Viewers can scan a QR code to access an audio tour of the works—a full tour takes about an hour—and the pieces will be on display through August 9.
“Art brings reflections, very important discussions, especially during this chaos that we are experiencing,” said Luis Maluf, curator of the exhibition and owner of the Luis Maluf Art Gallery. “The exhibition tries to bring a gesture of hope, but also issues that are happening now.”
When it launched in May, The Immersive Van Gogh Exhibit in Toronto became one of the first to offer a car-based art experience during the COVID-19 crisis.
Developed by the creators of the 2019 Van Gogh show at the Paris digital art center Atelier des Lumières (or the “Workshop of Lights”), the Toronto incarnation features numerous projections of the Dutch master’s oeuvre. They include Nuit étoilée (Starry Night, 1889), Les Tournesols (Sunflowers, 1888), and La Chambre à coucher (The Bedroom, 1889).
The installation was originally planned to be a walk-through experience housed in the Toronto Star building. But coronavirus social-distancing protocols forced organizers to take a different tack—so they launched a drive-in version at the newspaper’s former printing press warehouse. As of July 1, visitors can opt for either experience. “Gogh by Car” is currently slated to run through September 7 and has already been extended a couple times.
Tickets can be purchased online and are 100 Canadian dollars (or US$75) for one car with up to two passengers—each additional passenger is 40 Canadian dollars (or US$30). The show is about a half-hour long and participants are asked to arrive between 10 and 30 minutes before their slotted reservation time.
St. Petersburg, Florida, is known for its art scene, including a vast and eclectic collection of murals that were created by local, national, and international artists. Now, more than 80 of them have been turned into a drive-through gallery experience curated by the SHINE Mural Festival. Those interested can download the PixelStix app to see a map of all the murals and access a detailed narration about each piece and the artist who created it. The murals can be experienced in-person driving around St. Petersburg or virtually through the SHINE Mural Festival website or through the PixelStix app.
The above examples aren’t the only ones of drive-through or drive-in art experiences that have cropped up since the onset of the pandemic. Additional drive-through exhibits have been hosted in Sacramento (where a Burning Man–inspired exhibit manifested as a drive-through one in late July), in Atlanta (where in June, the Creatives Project brought artworks outside for a one-day “Drive Thru ATL” event), and in Madison, Wisconsin (where an “Outside Looking In” exhibit was hosted on the windows of the historic Garver Feed Mill building in May).

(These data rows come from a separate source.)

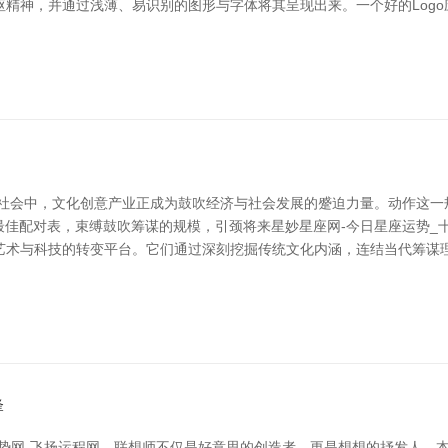
精神，并通过浅薄、易识别的图形与字体将其呈现出来。一个好的Log
的社会中，文化创意产业正成为鼓吹经济与社会发展的蹙迫力量。动作这一
最佳配对表，束缚鼓吹筹谋的规模，引颈将来星妙星座网-今日星座运势_
艺术与科技的转变平台。它们通过深刻挖掘传统文化内涵，连结当代筹谋
锋
运势网-飞扬运程网，联想师不仅是好意思的创造者，更是想想的抒发人。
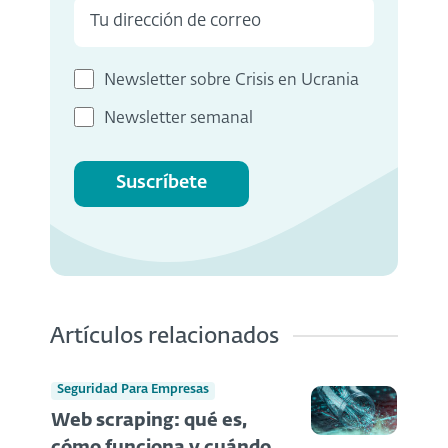
Newsletter sobre Crisis en Ucrania
Newsletter semanal
Suscríbete
Artículos relacionados
Seguridad Para Empresas
Web scraping: qué es,
cómo funciona y cuándo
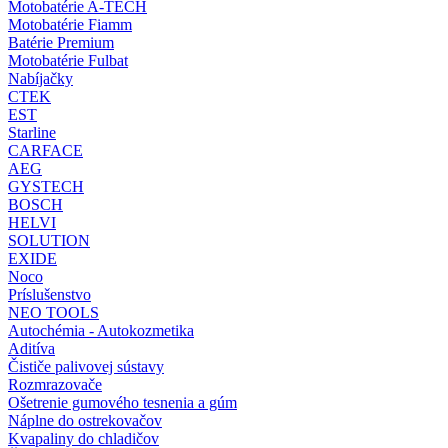
Motobatérie A-TECH
Motobatérie Fiamm
Batérie Premium
Motobatérie Fulbat
Nabíjačky
CTEK
EST
Starline
CARFACE
AEG
GYSTECH
BOSCH
HELVI
SOLUTION
EXIDE
Noco
Príslušenstvo
NEO TOOLS
Autochémia - Autokozmetika
Aditíva
Čističe palivovej sústavy
Rozmrazovače
Ošetrenie gumového tesnenia a gúm
Náplne do ostrekovačov
Kvapaliny do chladičov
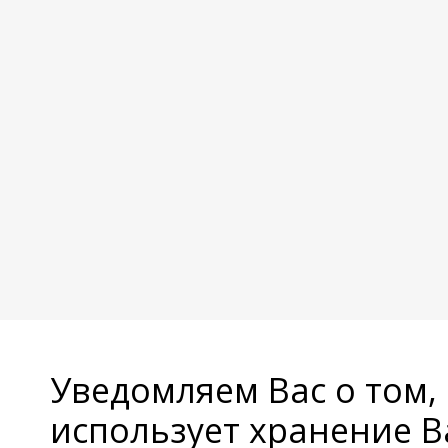
Уведомляем Вас о том,
использует хранение 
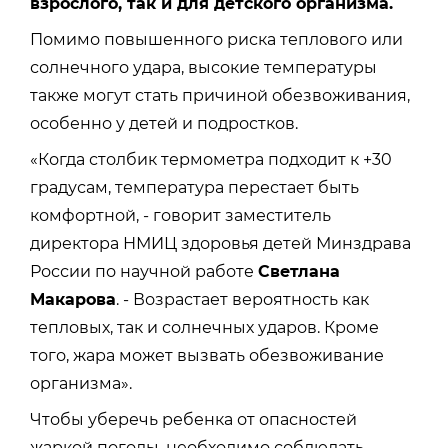
взрослого, так и для детского организма.
Помимо повышенного риска теплового или
солнечного удара, высокие температуры
также могут стать причиной обезвоживания,
особенно у детей и подростков.
«Когда столбик термометра подходит к +30
градусам, температура перестает быть
комфортной, - говорит заместитель
директора НМИЦ здоровья детей Минздрава
России по научной работе
Светлана
Макарова
. - Возрастает вероятность как
тепловых, так и солнечных ударов. Кроме
того, жара может вызвать обезвоживание
организма».
Чтобы уберечь ребенка от опасностей
жаркой погоды, необходимо соблюдать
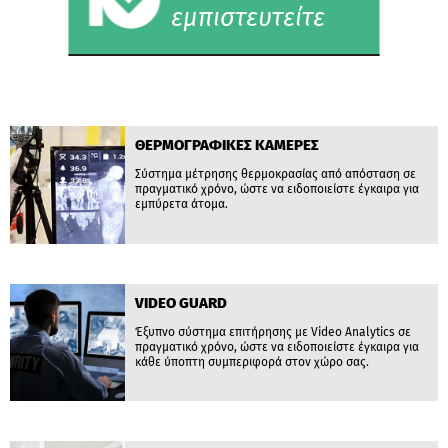
εμπιστευτείτε
ΘΕΡΜΟΓΡΑΦΙΚΕΣ ΚΑΜΕΡΕΣ
Σύστημα μέτρησης θερμοκρασίας από απόσταση σε
πραγματικό χρόνο, ώστε να ειδοποιείστε έγκαιρα για
εμπύρετα άτομα.
VIDEO GUARD
Έξυπνο σύστημα επιτήρησης με Video Analytics σε
πραγματικό χρόνο, ώστε να ειδοποιείστε έγκαιρα για
κάθε ύποπτη συμπεριφορά στον χώρο σας.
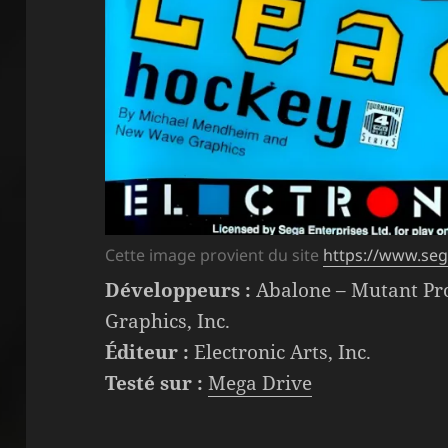
Cette image provient du site
https://www.seg
Développeurs :
Abalone – Mutant Pr
Graphics, Inc.
Éditeur :
Electronic Arts, Inc.
Testé sur :
Mega Drive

Because it’s still crucial to maintain social-distancing measures to prevent new outbreaks of COVID-19, we are likely to continue to see these safe and innovative solutions to helping people experience art and culture amid a pandemic, similar to the kinds of social-distance creativity we have already seen in the restaurant and entertainment industries.
Associated Press contributed reporting.